** Opening Information supplied block **

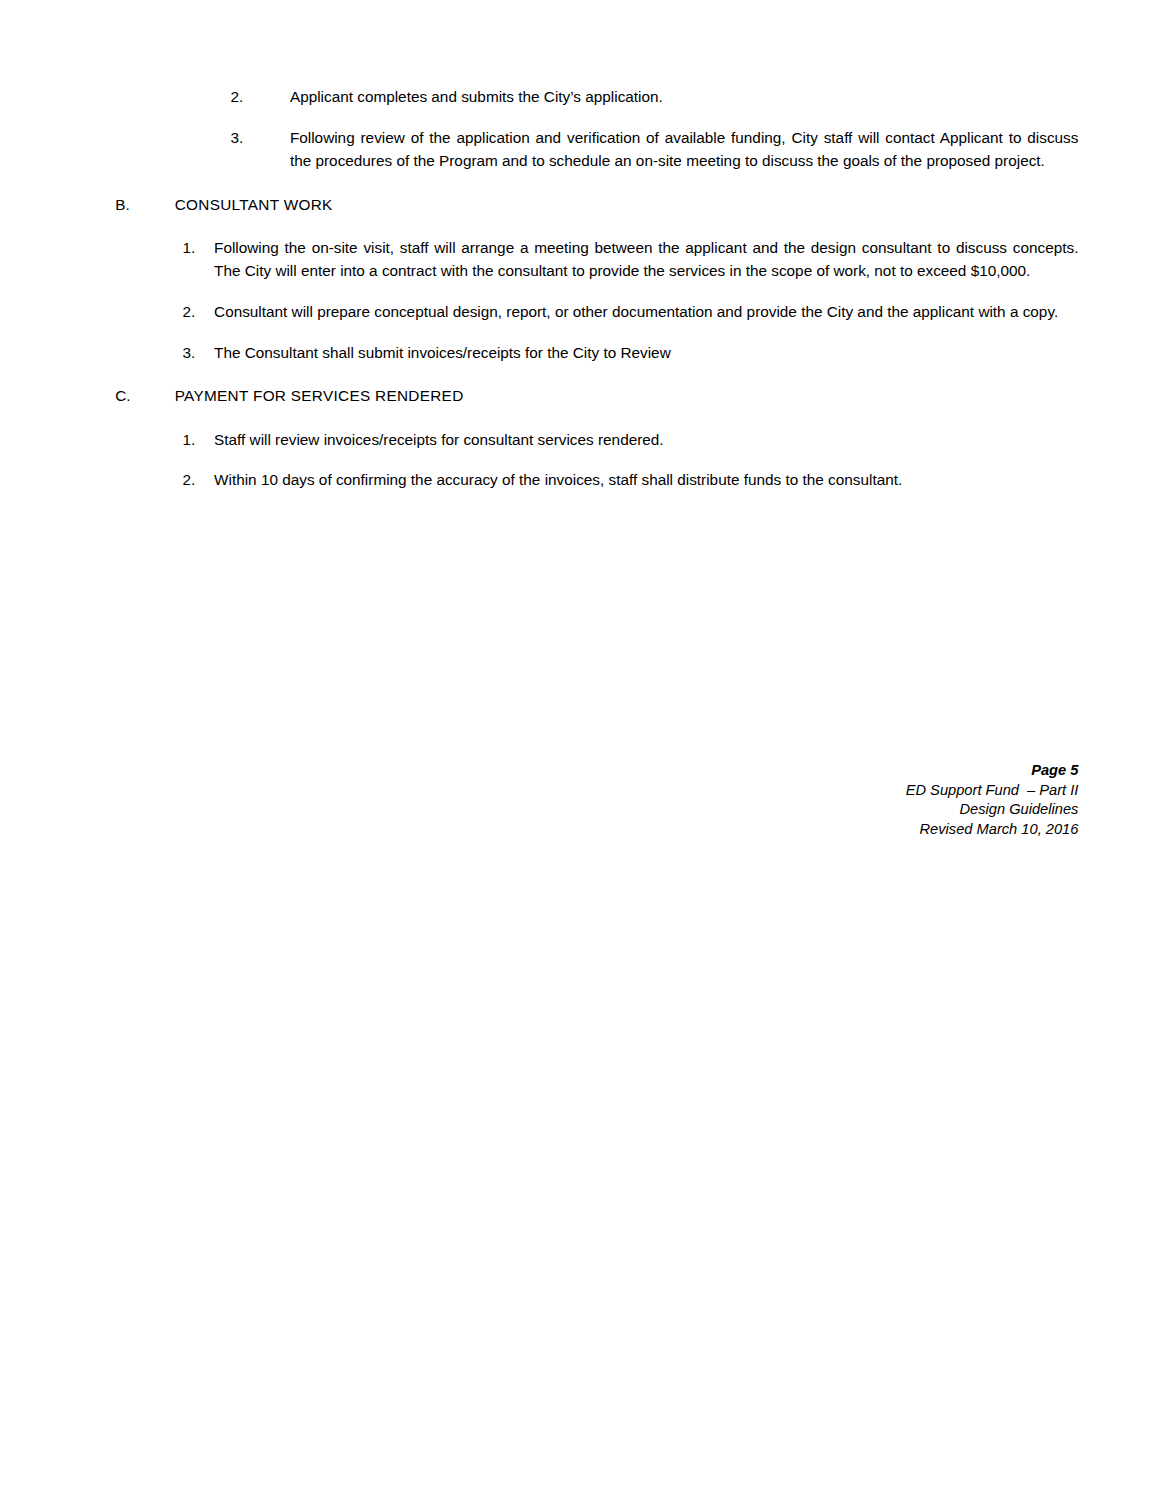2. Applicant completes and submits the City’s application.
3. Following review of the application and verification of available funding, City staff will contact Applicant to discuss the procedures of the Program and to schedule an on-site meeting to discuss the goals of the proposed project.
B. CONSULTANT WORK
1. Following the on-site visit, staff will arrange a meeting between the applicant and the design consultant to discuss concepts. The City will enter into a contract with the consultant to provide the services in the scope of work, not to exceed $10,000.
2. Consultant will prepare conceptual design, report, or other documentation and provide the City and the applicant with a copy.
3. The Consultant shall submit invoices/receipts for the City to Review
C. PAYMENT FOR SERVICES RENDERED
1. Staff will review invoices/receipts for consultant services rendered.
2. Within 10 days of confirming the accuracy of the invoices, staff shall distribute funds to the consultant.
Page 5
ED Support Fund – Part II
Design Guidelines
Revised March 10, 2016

** Closing Information supplied block **
** Opening Information supplied block **

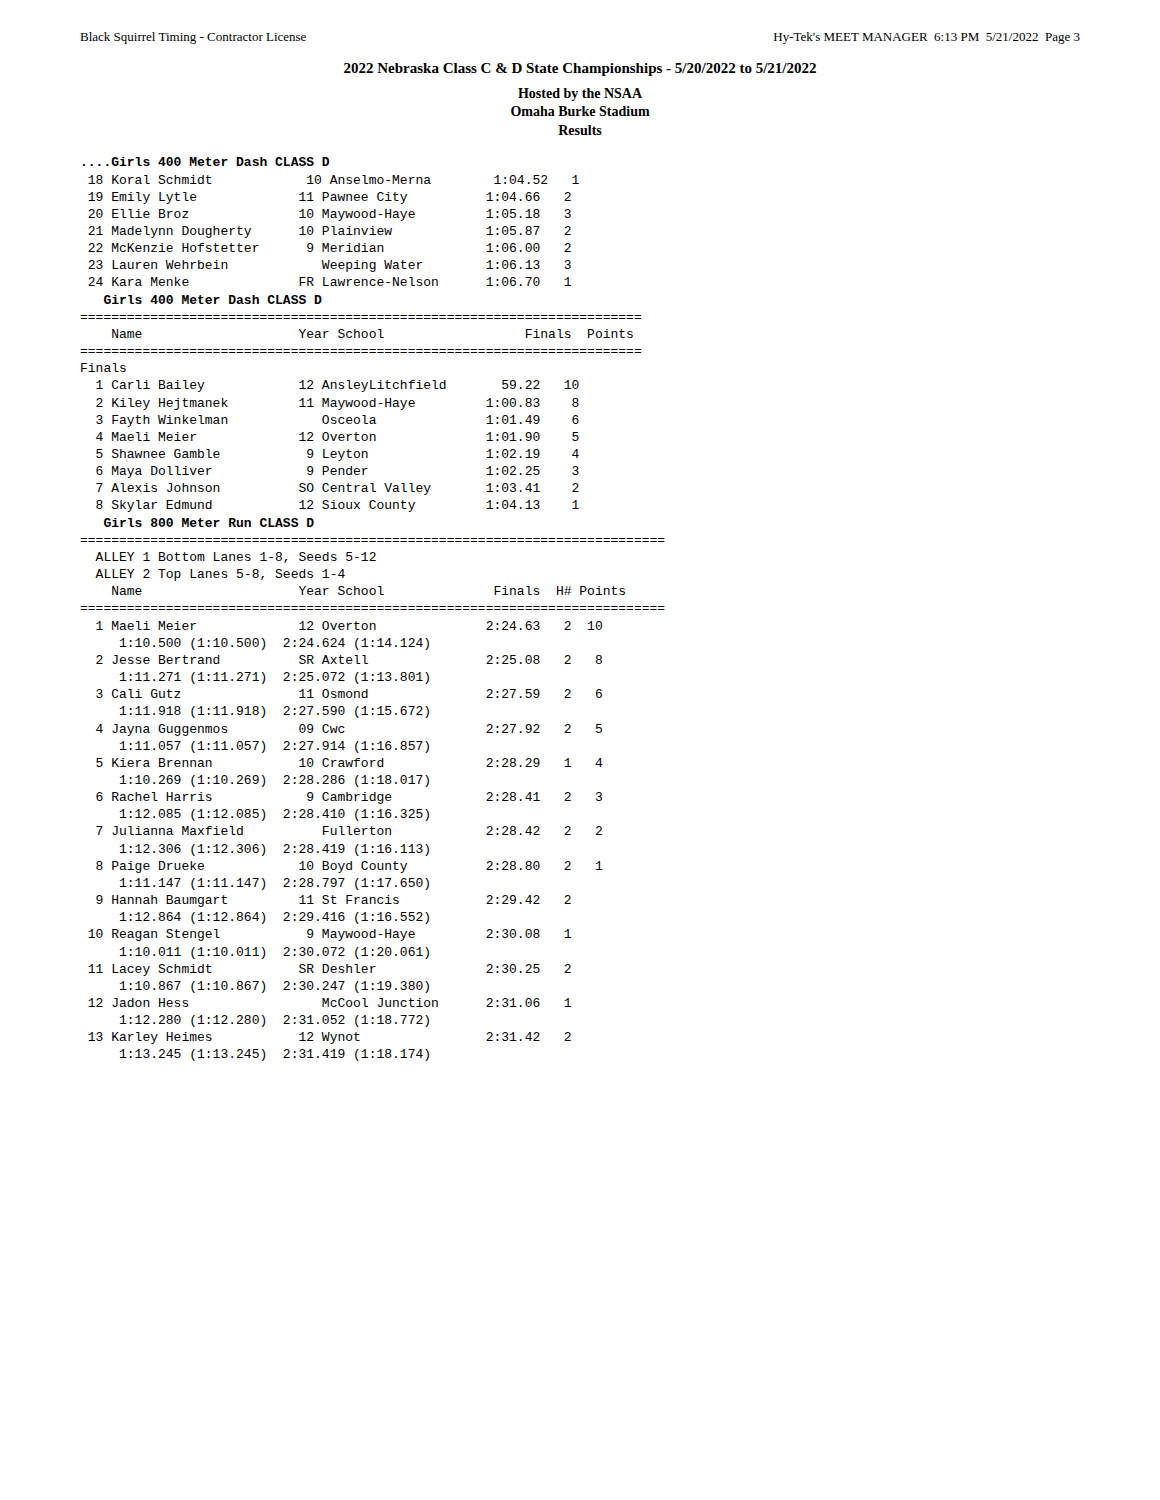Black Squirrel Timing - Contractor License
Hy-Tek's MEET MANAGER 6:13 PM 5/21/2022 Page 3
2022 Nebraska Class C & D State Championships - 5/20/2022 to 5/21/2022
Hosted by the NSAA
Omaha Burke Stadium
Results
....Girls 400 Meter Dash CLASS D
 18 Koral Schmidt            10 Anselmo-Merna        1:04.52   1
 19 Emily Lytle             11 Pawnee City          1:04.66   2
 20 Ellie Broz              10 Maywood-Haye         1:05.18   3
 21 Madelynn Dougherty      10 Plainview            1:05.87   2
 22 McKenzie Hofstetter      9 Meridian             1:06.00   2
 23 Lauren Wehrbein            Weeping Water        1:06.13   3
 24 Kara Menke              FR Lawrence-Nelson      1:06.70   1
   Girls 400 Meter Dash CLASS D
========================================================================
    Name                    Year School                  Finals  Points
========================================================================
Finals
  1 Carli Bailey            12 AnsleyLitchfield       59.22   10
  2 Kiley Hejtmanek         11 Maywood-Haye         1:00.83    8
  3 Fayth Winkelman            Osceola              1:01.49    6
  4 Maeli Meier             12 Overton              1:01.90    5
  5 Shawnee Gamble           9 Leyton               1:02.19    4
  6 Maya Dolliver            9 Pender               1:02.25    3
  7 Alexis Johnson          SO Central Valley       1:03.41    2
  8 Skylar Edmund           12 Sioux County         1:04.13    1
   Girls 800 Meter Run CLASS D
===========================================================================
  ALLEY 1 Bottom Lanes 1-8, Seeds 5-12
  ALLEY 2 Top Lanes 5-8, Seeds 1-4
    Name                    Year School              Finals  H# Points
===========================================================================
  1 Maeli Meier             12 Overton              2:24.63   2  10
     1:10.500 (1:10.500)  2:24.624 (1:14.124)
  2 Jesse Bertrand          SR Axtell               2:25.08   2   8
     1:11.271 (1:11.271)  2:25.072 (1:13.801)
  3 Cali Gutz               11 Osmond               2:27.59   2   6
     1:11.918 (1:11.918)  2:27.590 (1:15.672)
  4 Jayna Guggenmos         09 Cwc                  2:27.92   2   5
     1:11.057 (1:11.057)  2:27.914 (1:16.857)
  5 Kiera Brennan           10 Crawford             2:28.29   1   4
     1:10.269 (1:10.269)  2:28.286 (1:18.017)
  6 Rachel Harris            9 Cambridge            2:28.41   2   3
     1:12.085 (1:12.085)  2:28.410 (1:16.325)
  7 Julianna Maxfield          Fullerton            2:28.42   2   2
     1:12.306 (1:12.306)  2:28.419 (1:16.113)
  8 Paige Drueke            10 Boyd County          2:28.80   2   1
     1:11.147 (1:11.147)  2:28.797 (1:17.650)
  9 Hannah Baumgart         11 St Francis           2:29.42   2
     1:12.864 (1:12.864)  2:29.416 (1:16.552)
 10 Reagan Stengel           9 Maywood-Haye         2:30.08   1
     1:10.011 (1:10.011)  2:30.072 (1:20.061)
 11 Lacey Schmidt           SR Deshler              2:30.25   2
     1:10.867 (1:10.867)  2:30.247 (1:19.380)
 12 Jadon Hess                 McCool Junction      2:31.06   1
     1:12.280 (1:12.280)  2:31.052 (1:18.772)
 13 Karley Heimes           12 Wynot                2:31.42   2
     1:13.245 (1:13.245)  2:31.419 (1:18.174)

** Closing Information supplied block **
** Opening Information supplied block **

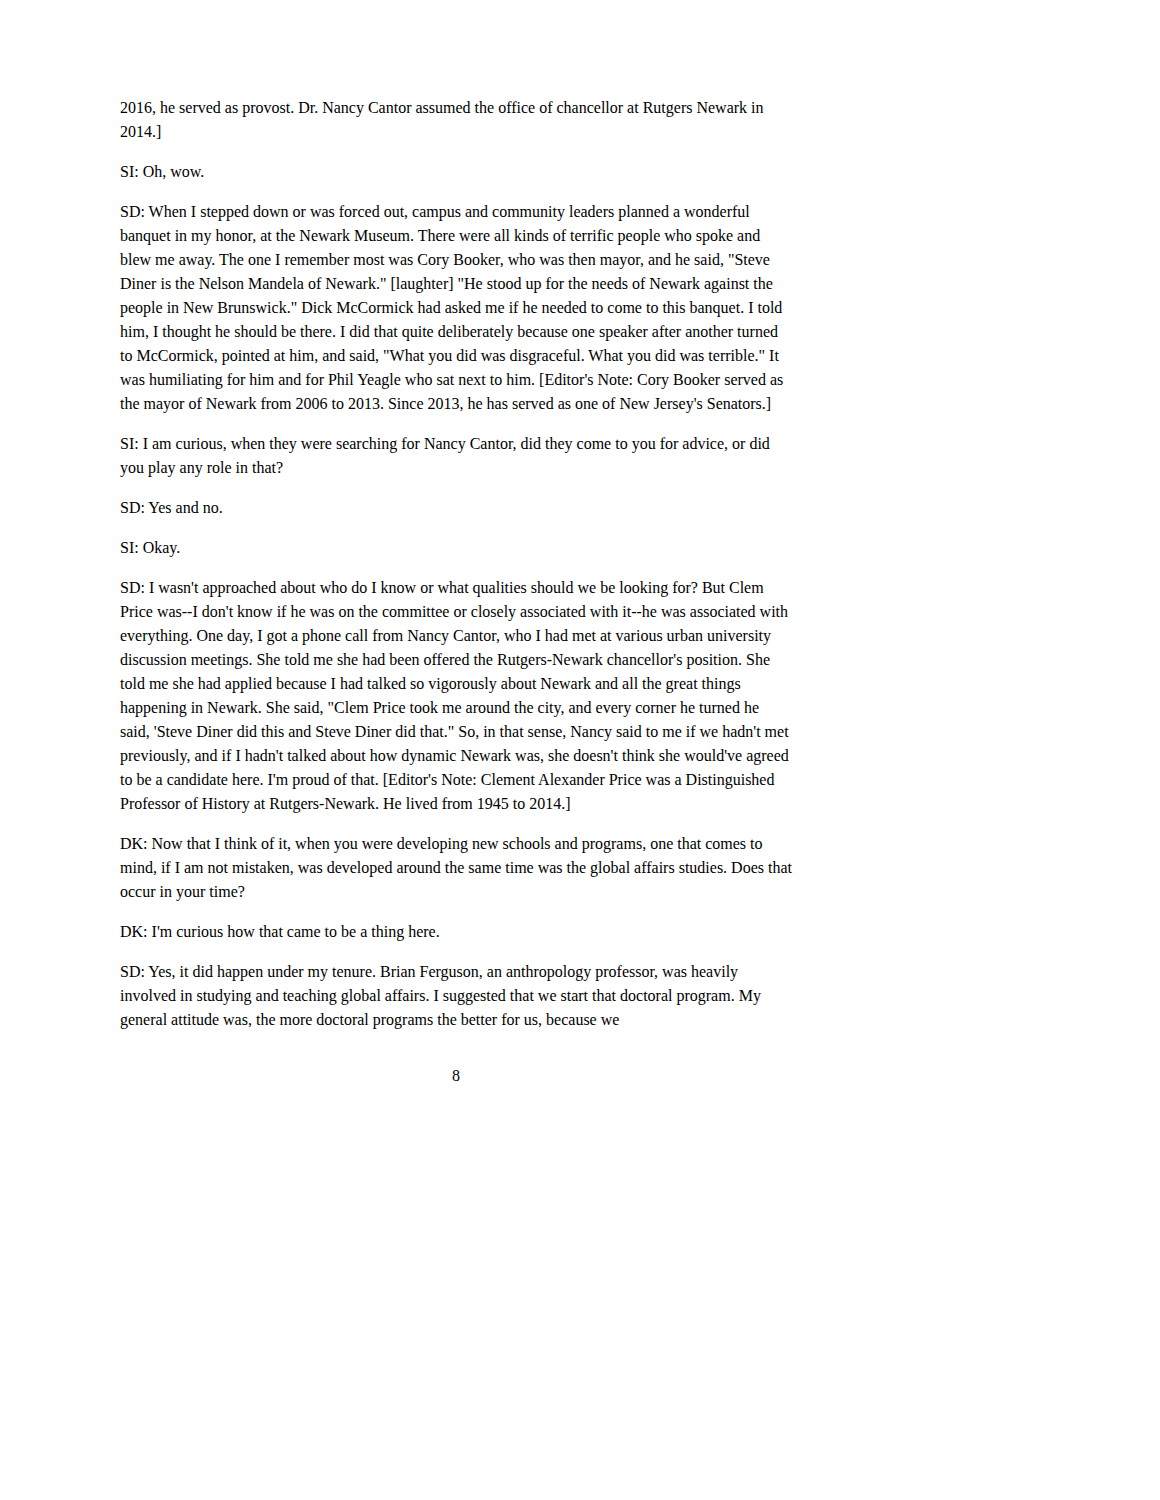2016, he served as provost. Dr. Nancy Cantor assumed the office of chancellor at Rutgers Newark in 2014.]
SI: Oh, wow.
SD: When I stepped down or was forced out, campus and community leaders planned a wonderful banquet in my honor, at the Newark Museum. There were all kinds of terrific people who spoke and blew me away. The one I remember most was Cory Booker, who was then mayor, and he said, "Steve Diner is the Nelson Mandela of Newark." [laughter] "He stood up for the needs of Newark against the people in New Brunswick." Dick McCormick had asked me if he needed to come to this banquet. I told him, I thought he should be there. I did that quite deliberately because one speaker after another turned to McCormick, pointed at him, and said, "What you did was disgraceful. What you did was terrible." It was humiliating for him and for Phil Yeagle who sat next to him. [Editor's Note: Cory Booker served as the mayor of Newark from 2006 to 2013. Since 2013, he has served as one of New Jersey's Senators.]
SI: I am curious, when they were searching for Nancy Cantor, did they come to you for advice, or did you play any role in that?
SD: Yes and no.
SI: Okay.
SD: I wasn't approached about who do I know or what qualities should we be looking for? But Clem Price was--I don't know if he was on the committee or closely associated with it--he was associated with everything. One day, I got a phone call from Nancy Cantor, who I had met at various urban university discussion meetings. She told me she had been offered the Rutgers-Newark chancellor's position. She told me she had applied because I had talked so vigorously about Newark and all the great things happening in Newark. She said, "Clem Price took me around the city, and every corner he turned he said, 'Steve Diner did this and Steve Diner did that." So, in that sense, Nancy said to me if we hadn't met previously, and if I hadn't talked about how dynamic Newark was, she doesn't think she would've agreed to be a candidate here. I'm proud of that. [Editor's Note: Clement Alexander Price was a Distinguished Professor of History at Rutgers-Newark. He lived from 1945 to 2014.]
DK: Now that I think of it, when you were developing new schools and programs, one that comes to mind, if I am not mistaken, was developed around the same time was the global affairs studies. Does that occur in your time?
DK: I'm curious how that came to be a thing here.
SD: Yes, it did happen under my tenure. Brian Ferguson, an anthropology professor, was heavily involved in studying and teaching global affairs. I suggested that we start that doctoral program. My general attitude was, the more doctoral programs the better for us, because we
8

** Closing Information supplied block **

▶ _Work task_: Start with the line above containing "2. Applicant completes" and end with the line containing "Revised March 10, 2016". Set down that stretch exactly, without any pictures.

▶ _Written answer_:
2. Applicant completes and submits the City’s application.
3. Following review of the application and verification of available funding, City staff will contact Applicant to discuss the procedures of the Program and to schedule an on-site meeting to discuss the goals of the proposed project.
B. CONSULTANT WORK
1. Following the on-site visit, staff will arrange a meeting between the applicant and the design consultant to discuss concepts. The City will enter into a contract with the consultant to provide the services in the scope of work, not to exceed $10,000.
2. Consultant will prepare conceptual design, report, or other documentation and provide the City and the applicant with a copy.
3. The Consultant shall submit invoices/receipts for the City to Review
C. PAYMENT FOR SERVICES RENDERED
1. Staff will review invoices/receipts for consultant services rendered.
2. Within 10 days of confirming the accuracy of the invoices, staff shall distribute funds to the consultant.
Page 5
ED Support Fund – Part II
Design Guidelines
Revised March 10, 2016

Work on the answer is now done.